• [TASK OBJECTIVE]: Report each line in the data below that contains the string "chart". Treat uppercase and lowercase letters as different.

• [DATA SUPPLIED]:
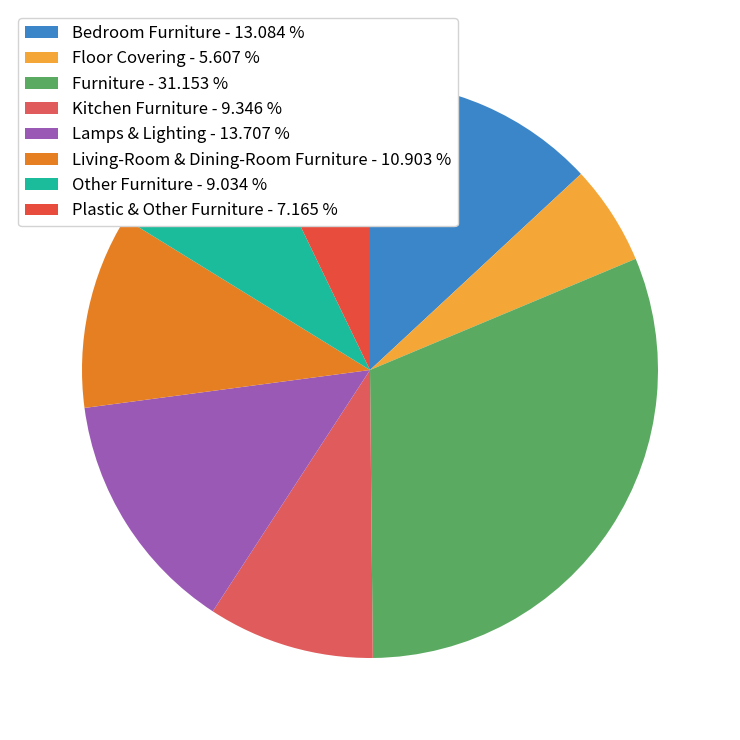

How many segments does this pie chart have?

8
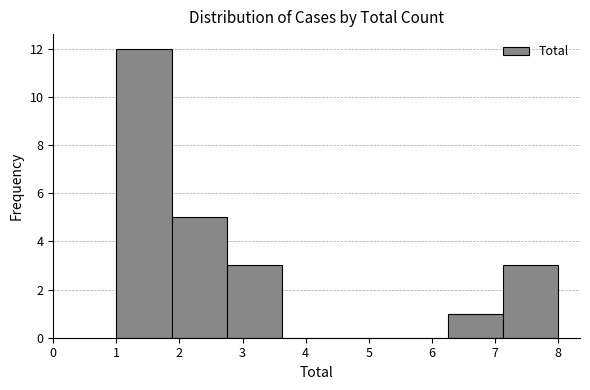

Reading left to right, list every bar in this chart as the range it spans on the x-axis followed by its height. Neither the bar edges nor the heights are printed on the chart, so give them approximately, as read against the axes.

1.0 to 1.9: 12
1.9 to 2.8: 5
2.8 to 3.6: 3
3.6 to 4.5: 0
4.5 to 5.4: 0
5.4 to 6.3: 0
6.3 to 7.1: 1
7.1 to 8.0: 3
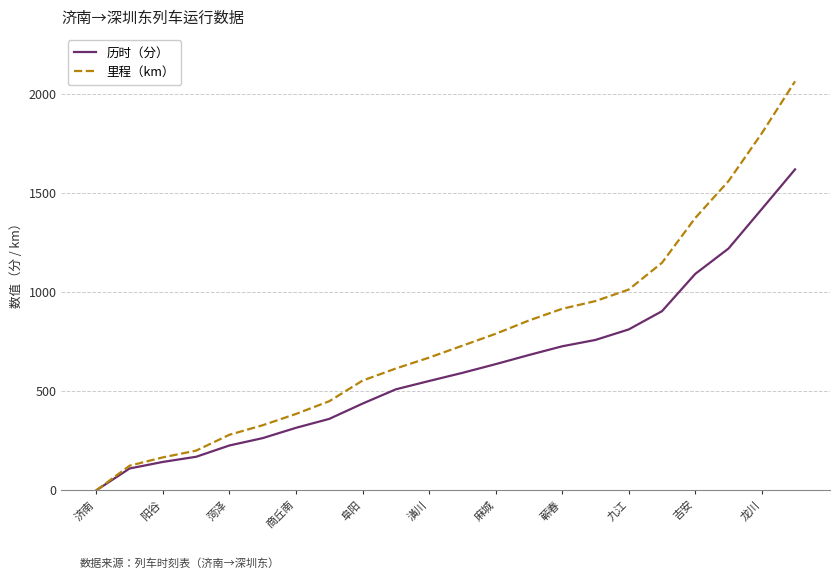

Rank the series by their maximum value, from lowest to highest.

历时（分）, 里程（km）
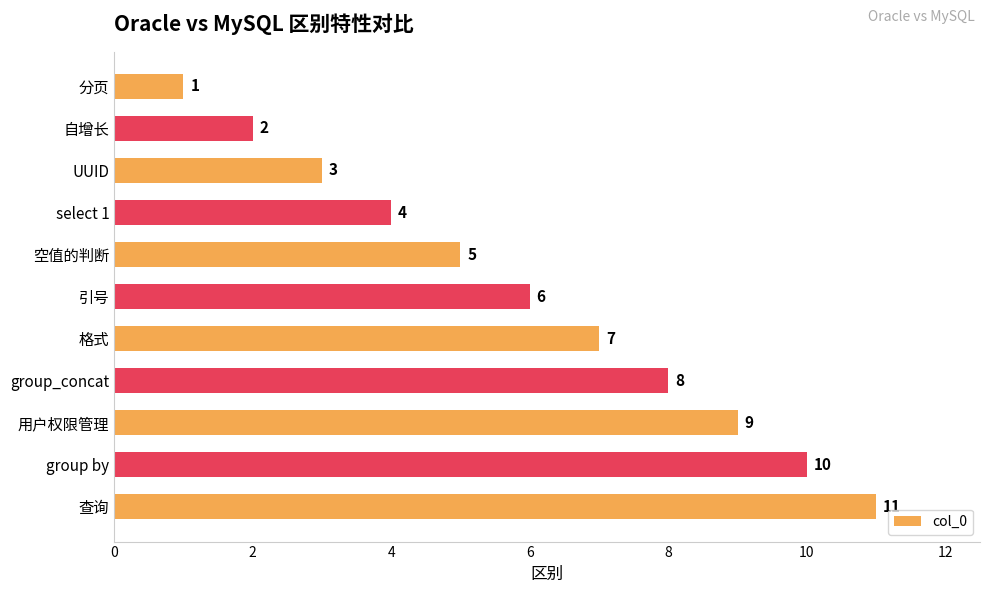

True or false: the data shows 0 at 分页.

False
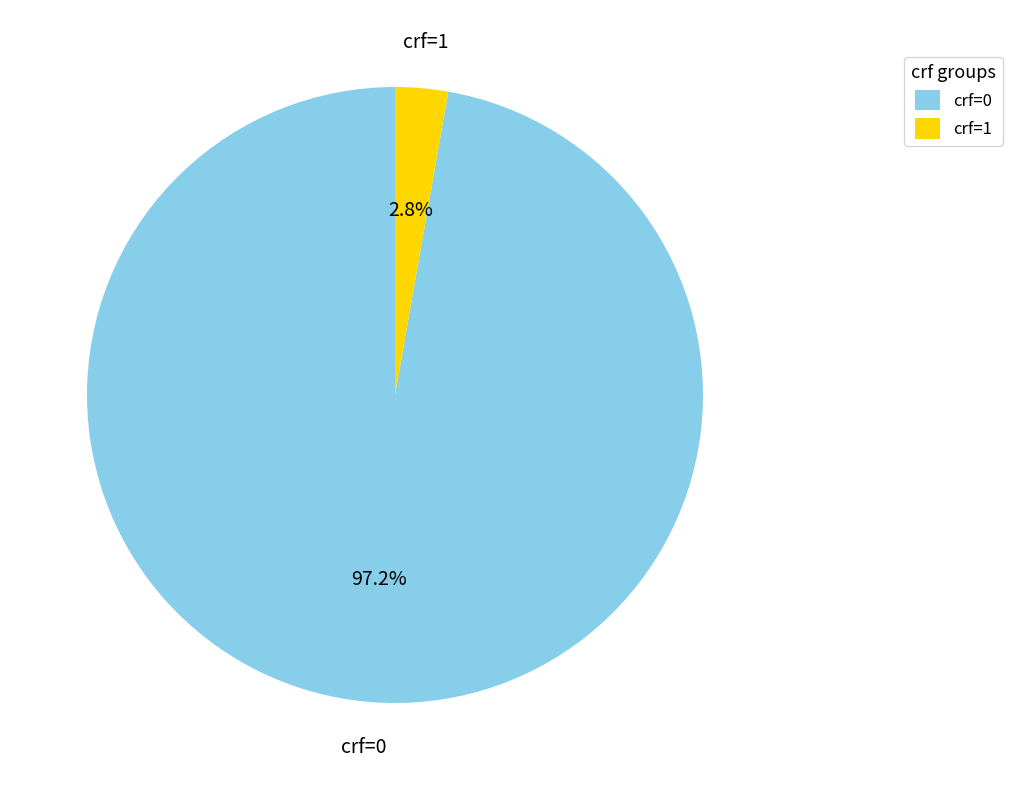

Which category has the smallest portion of the pie?

crf=1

• [RESULT FOR THIS EXERCISE]:
How many segments does this pie chart have?
Reading left to right, list every bar in this chart as the range it spans on the x-axis followed by its height. Neither the bar edges nor the heights are printed on the chart, so give them approximately, as read against the axes.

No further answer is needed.